# EXERCISE REQUIREMENTS
In this exercise, return the whole listing exactly, excluding any images.

# EXTRACTED INFORMATION
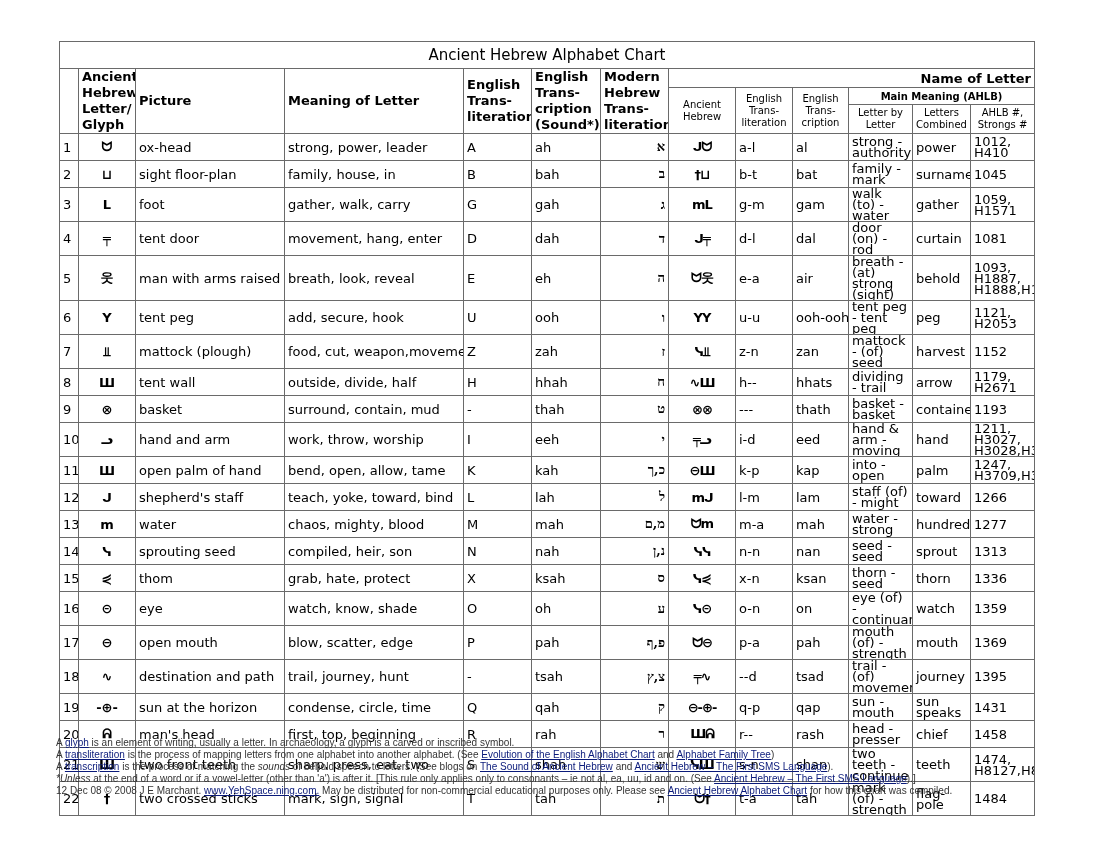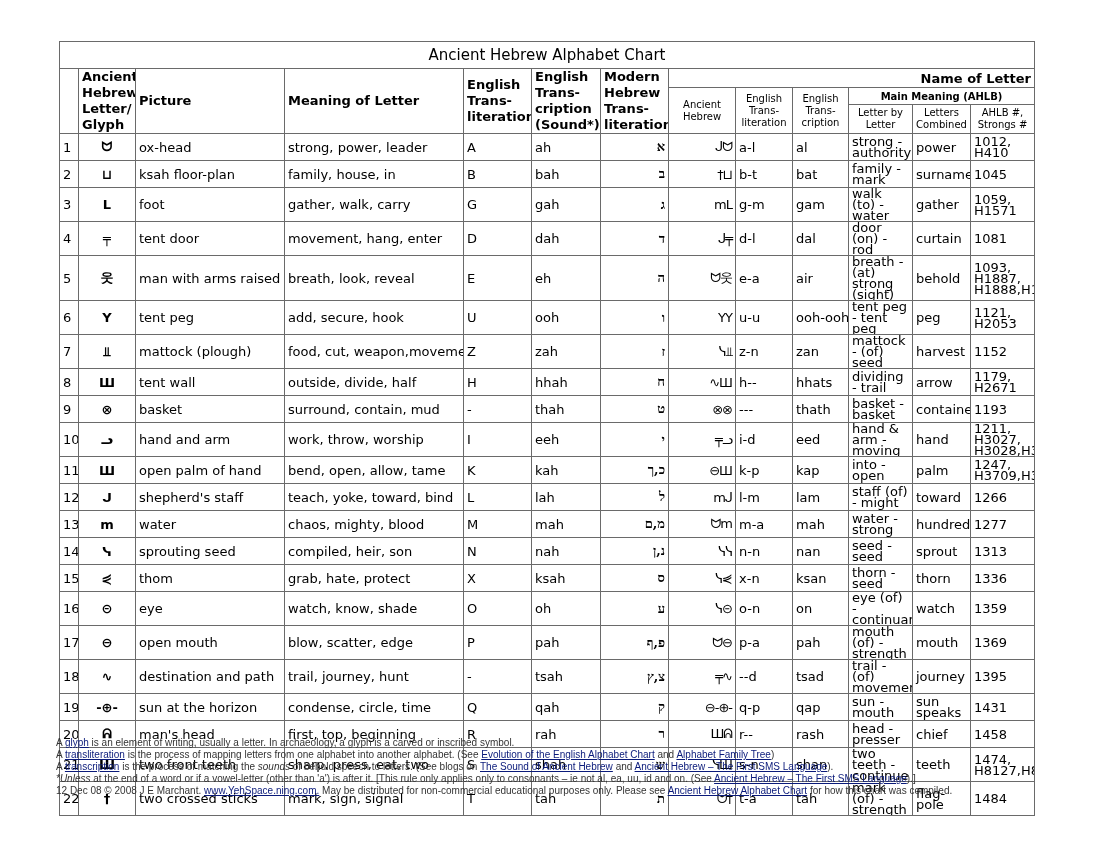"ᒍᗢ" td.aname { font-weight: normal -> bold; text-align: right -> center }
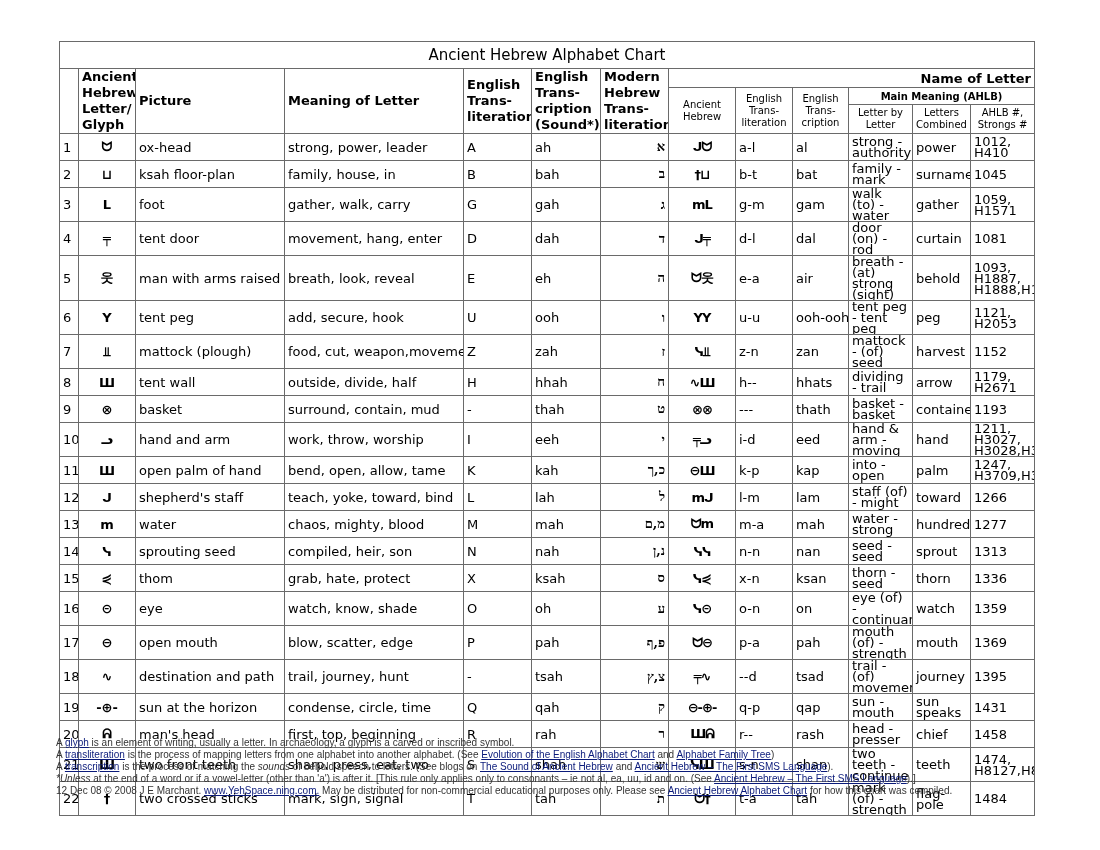"ksah floor-plan" td { text: ksah -> sight }
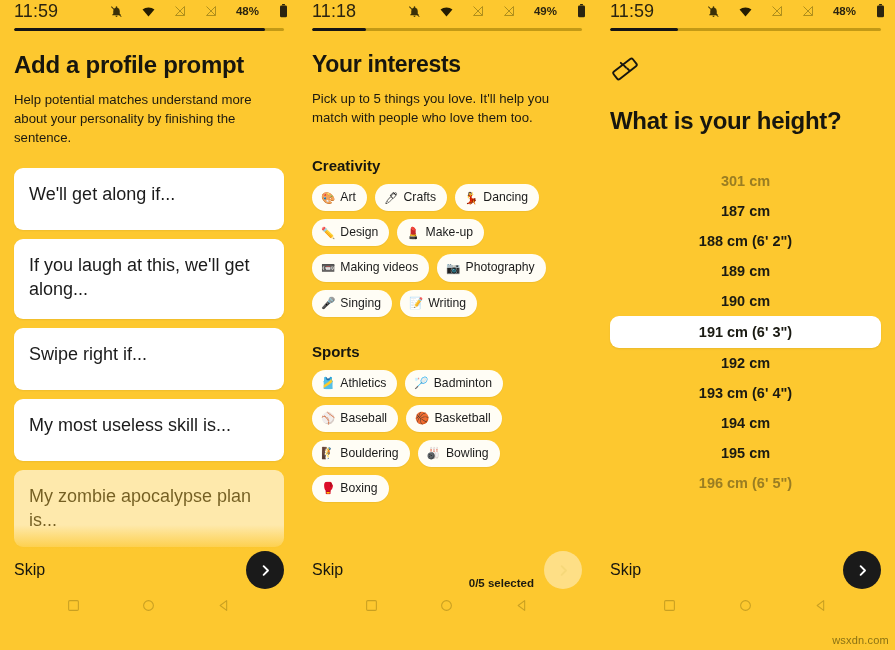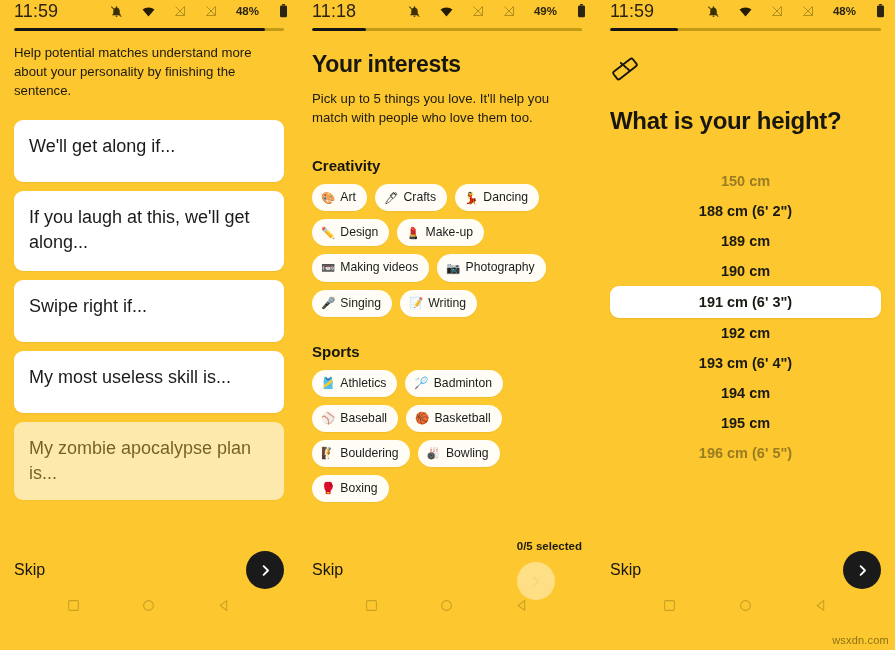"Add a profile prompt" h1.title { html: none -> <h1>Add a profile prompt</h1> }
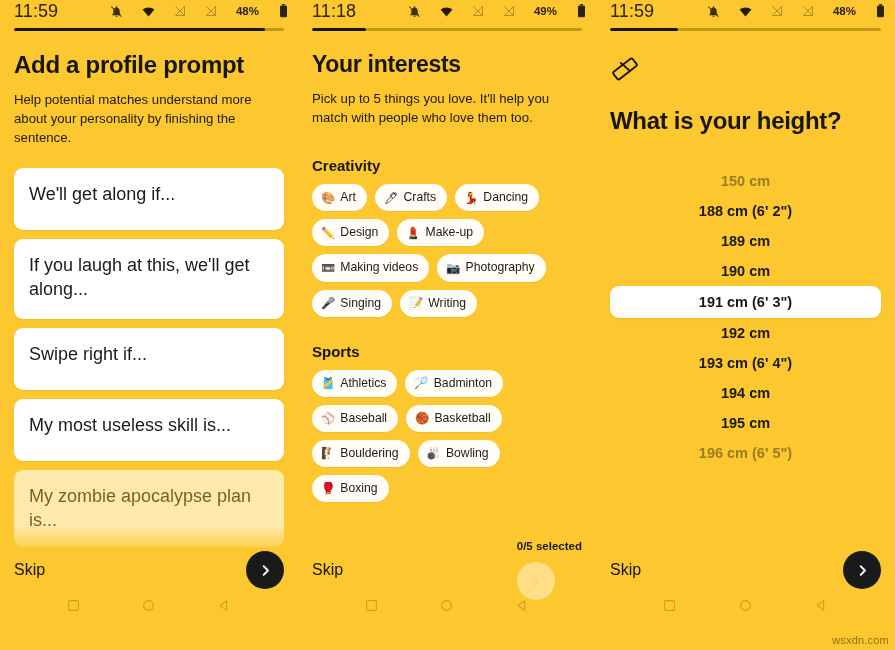"150 cm" div.picker-item { text: 150 -> 301 }
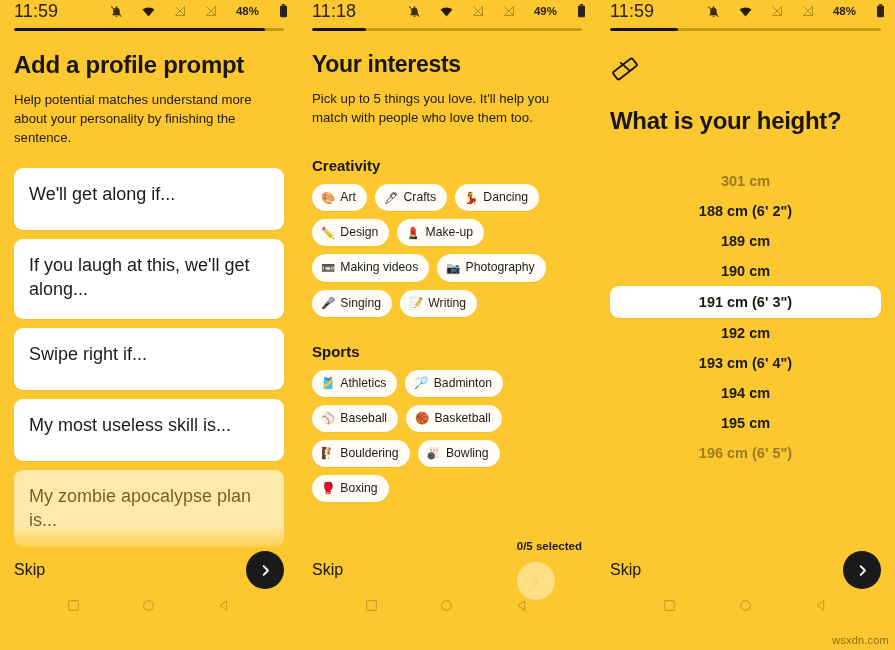"187 cm" div.picker-item { html: none -> <div>187 cm</div> }
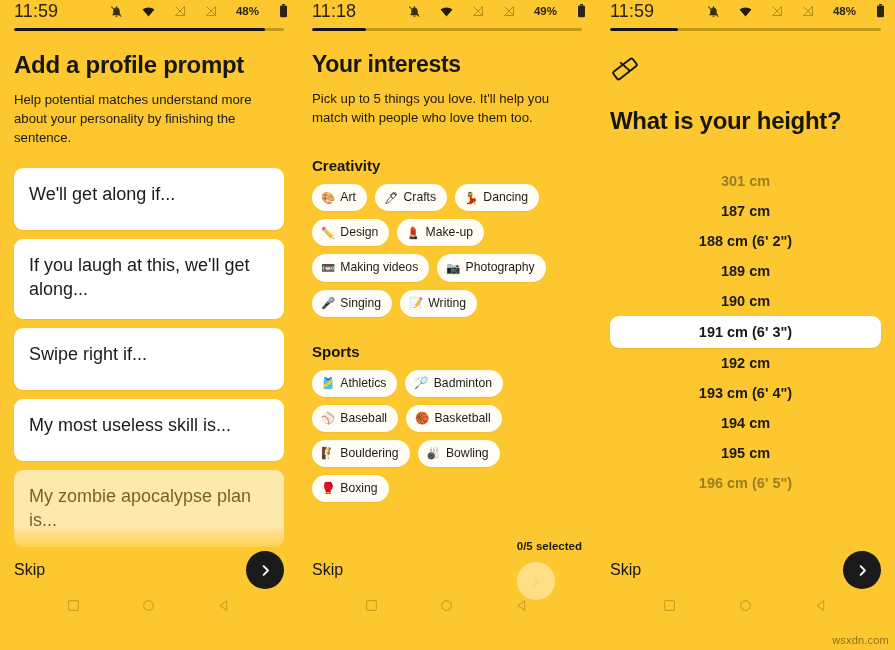"0/5 selected" .bb-right { align-items: flex-start -> flex-end; flex-direction: column -> none }
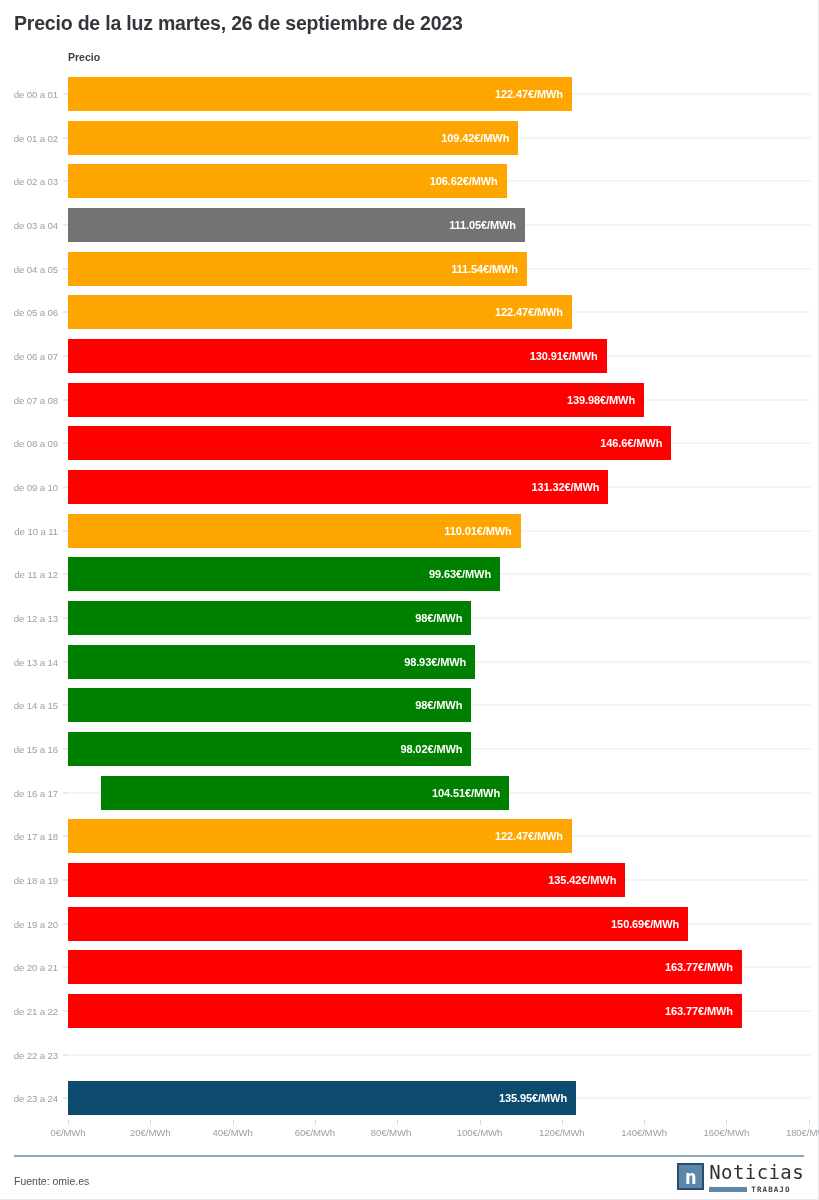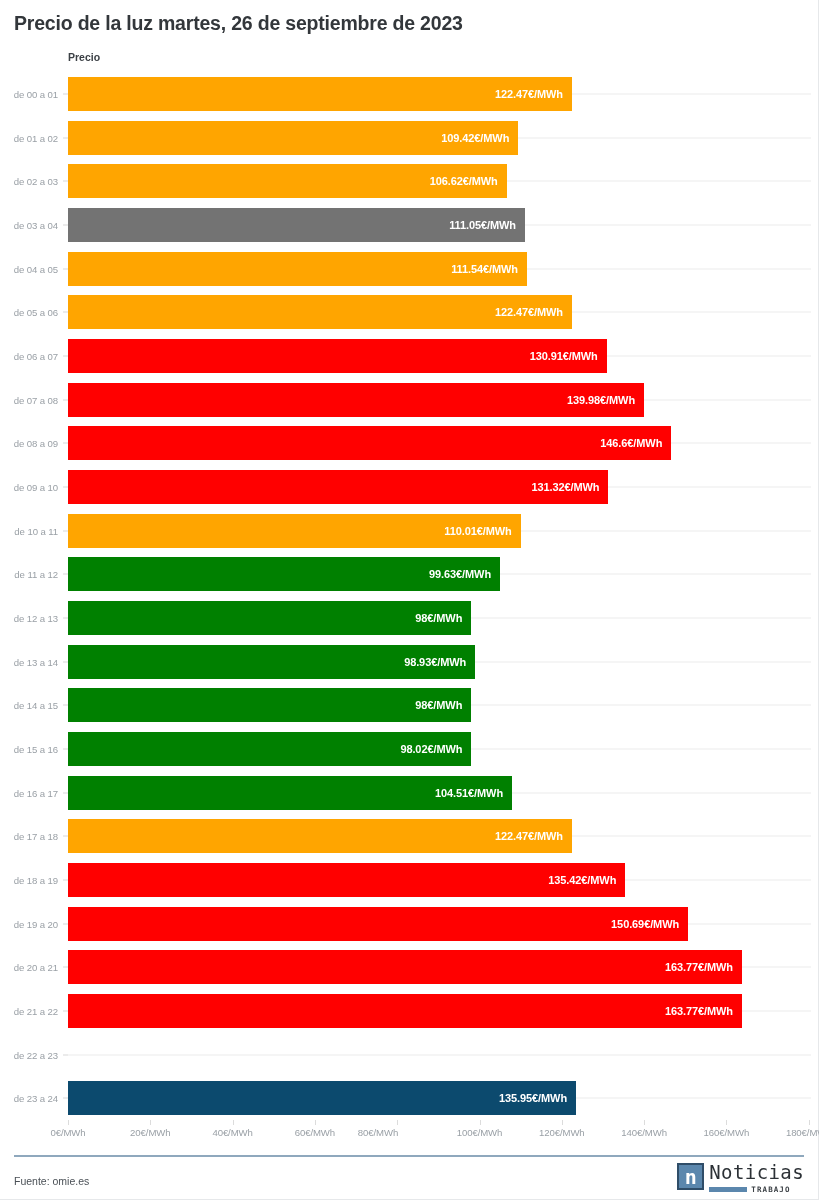"104.51€/MWh" div.bar { margin-left: none -> 33px; width: 444px -> 408px }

# SOLUTION TO THE PROBLEM
"ᒍᗢ" td.aname { font-weight: normal -> bold; text-align: right -> center }
"ksah floor-plan" td { text: ksah -> sight }
"Add a profile prompt" h1.title { html: none -> <h1>Add a profile prompt</h1> }
"150 cm" div.picker-item { text: 150 -> 301 }
"187 cm" div.picker-item { html: none -> <div>187 cm</div> }
"0/5 selected" .bb-right { align-items: flex-start -> flex-end; flex-direction: column -> none }
"104.51€/MWh" div.bar { margin-left: none -> 33px; width: 444px -> 408px }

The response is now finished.